Detecting changes in a SQL Server table

No, there isn't any. Any sort of 'last updated at' tracking would run into a severe performance problem as all updates, from all transactions, would attempt to update the one record tracking the 'last updated at'. This would effectively mean only one transaction can update the table at any moment, and all other transactions have to wait for the first one to commit. Complete Serialization. The number of admins/devs willing to put up with such performance penalty just for the benefit of knowing when the last update occurred is probably small.

So you are stranded to handle it via custom code. That means triggers since the alternative (detecting from log records) is a prerogative reserved only for transactional replication (or it's CDC alter-ego). Be aware that if you try to track it via a 'last updated at' column then you'll be facing exactly the serialization problem mentioned above. If update concurrency is important then you'd have to use a queue mechanism (trigger uses an INSERT and then a process aggregates the inserted values to formulate the 'last updated at'). Do not try to cheat with some 'clever' solution like sneaking at the current identity or looking up sys.dm_db_index_usage_stats. And also an 'updated_at' per-record column, like Rails timestamps have, is not working because it does not detect deletes...

Is there any 'lightweight' alternative? Actually there is one, but it is difficult to say whether it will work for you and is difficult to get it right: Query Notifications. Query Notification does exactly that, it will set up a notification if any data has changes and you need to refresh your query. Although most devs are familiar only with its .Net incarnation as SqlDependency, Query Notification can be used as a long lived, persisted mechanism to detect data change. Compared with true change tracking it is going to be really lightweight, and its semantics are closer to your needs (something, anything, changed, so you need to rerun the query).

But in the end, in your place, I would really reconsider my assumptions and go back to the drawing board. Perhaps you can use log shipping or replication to set up a reporting database, on a different server. What I read between the lines is that you're in need of a proper ETL pipe-line and an analytics data warehouse...


It looks like I'm two years late to the game, here, but there is indeed a pretty lightweight way of doing what you're asking for.

There are two SQL Server mechanisms that can help you. Your ultimate solution might be a hybrid of the two.

Change Tracking. SQL Server has the capability of placing specific tables under watch, recording only which rows have changed (by their primary key value), and what kind of change it was (Insert, Update, or Delete). Once you set up change detection on a set of tables, a lightweight query can tell you whether any changes have been made to the table since the last time you checked. The overhead is approximately the same as maintaining an additional simple index.

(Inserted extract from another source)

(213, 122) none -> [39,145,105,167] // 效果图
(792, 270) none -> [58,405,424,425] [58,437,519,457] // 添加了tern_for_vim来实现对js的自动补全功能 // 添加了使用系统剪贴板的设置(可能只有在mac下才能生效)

Rowversion / timestamp. This is a 8-byte varbinary column type (castable to a BigInt) that is incremented, database wide, whenever a row that contains one is inserted or updated (it doesn't help with deletes). If you indexed these columns, you could easily tell if row data has changed by comparing the MAX(timestamp) to its value since the last time it was evaluated. Since the value is monotonically increasing, this would give you a reliable indication that data has changed if the new value is larger than it was the last time you checked it.


If the source is insert-only give it an IDENTITY column. When you do your data transfer you log the highest value written across. During the next transfer you need only query for values greater than that logged during the previous transfer. We do this for transferring log records to a data warehouse.

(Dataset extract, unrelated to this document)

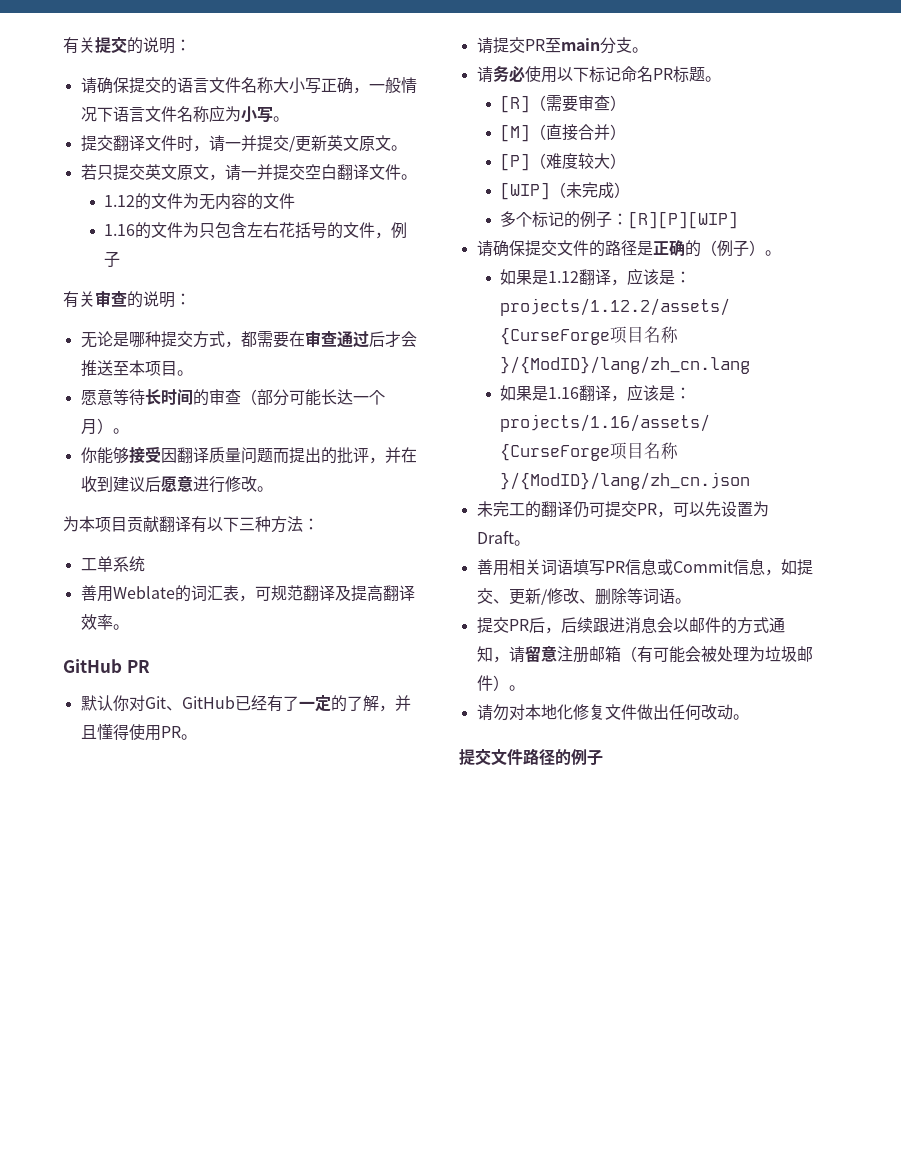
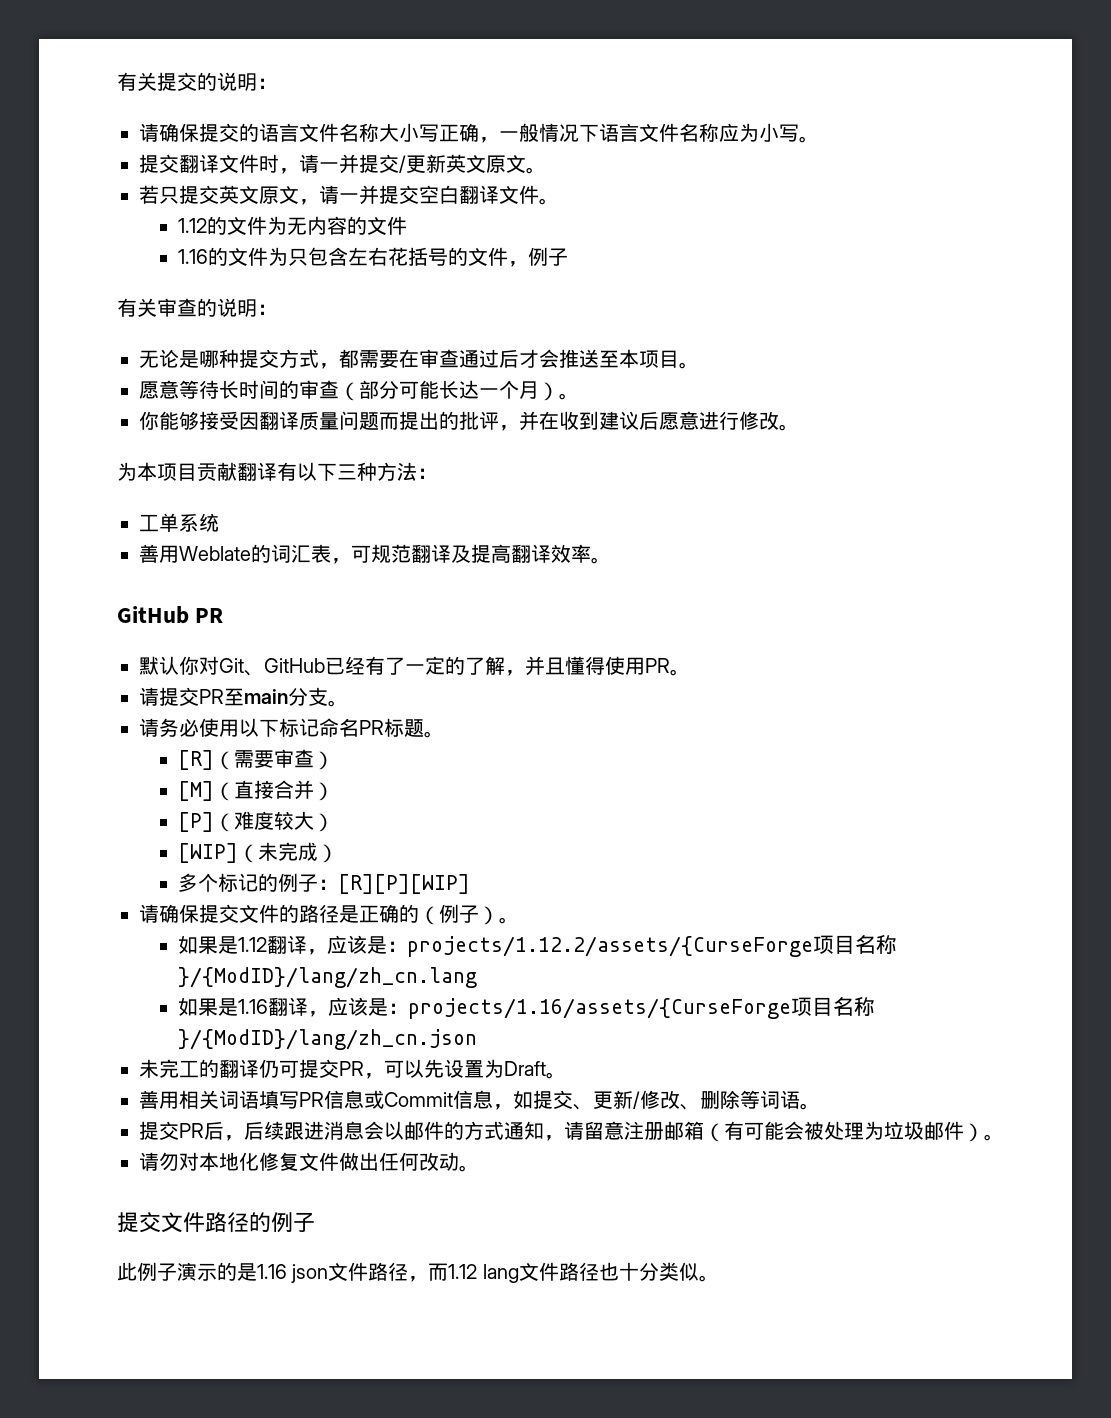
(603, 757) none -> [117,1262,719,1283] // 此例子演示的是1.16 json文件路径，而1.12 lang文件路径也十分类似。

For updatable rows add a "dirty" flag. It will have three values - clean, dirty and deleted. Day-to-day queries will have to omit rows with the flag set to "deleted". This will be expensive in maintenance, testing and run-time. After the big query you mention all rows marked for delete must be removed and the flag reset for all others. This will not scale well.

A lighter alternative to Change Data Capture is Change Tracking. It will not tell you what values changed, just that the row has changed since it was last queried. Built-in functions facilitate retrieval of changed values and management of tracking. We have had success using CT to process about 100,000 changes per day in a 100,000,000 row table.

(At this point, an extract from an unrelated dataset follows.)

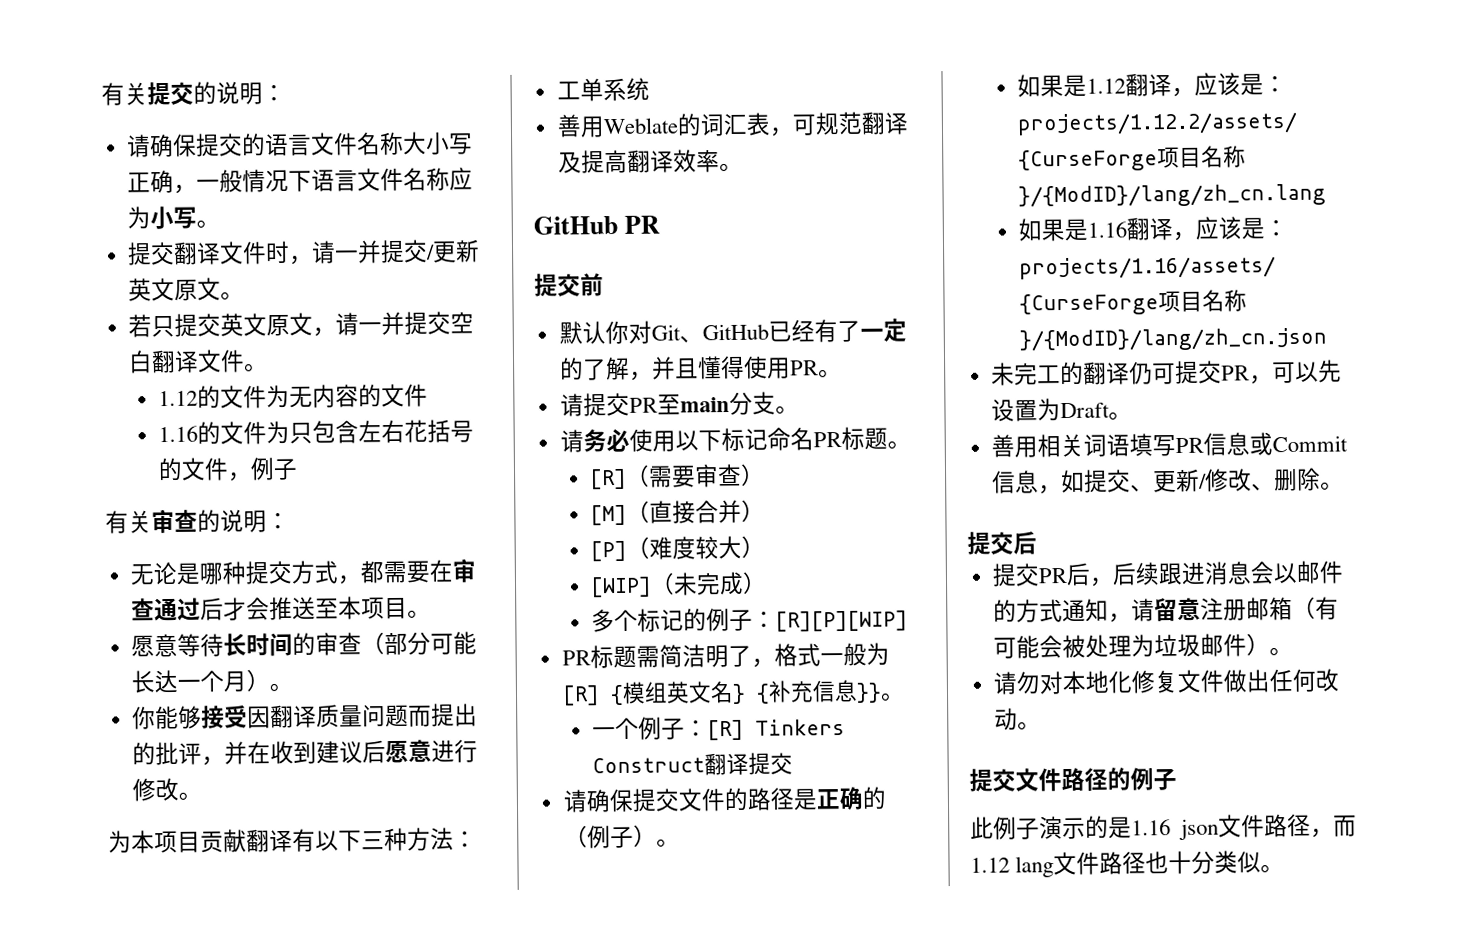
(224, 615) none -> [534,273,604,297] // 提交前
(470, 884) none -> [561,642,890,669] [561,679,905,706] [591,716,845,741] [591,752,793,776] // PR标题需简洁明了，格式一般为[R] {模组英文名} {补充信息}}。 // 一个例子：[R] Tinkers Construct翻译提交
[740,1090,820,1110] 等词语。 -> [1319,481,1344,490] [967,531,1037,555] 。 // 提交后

Query Notifications act at a higher lever still - at the level of a result set. Conceptually, it's like defining a view. If SQL Server detects that any row returned through that view has changed, it fires a message to the application. There is no indication how many rows changed, or which columns. There is only a simple messages saying "something happended." It is up to the application to enquire and react. Practically it is a lot more complex than that, as you may imagine. There are restrictions on how the query can be defined and notification may fire for conditions other than changed data. When the notification fires it is removed. If further activity of interest happens subsequently no further message will be sent. It is up to the application designer to ensure activity between a notification and subsequent re-establishment of the query is properly handled.

In the context of the OP's question, QN will have the advantage of being low overhead to set up and little run time cost. It may be significant effort to establish and maintain a rigorous subscribe-message-react regime. Since the data table is large it is likely there will be frequent changes to it, meaning the notification is likely to fire in most processing cycles. As there is no indication of what changed incremental processing of the deltas will not be possible, as it would with CT or CDC. The overhead due to false triggering is a tiresome, but even in worst-case the expensive query need not be run any more frequently than it is currently.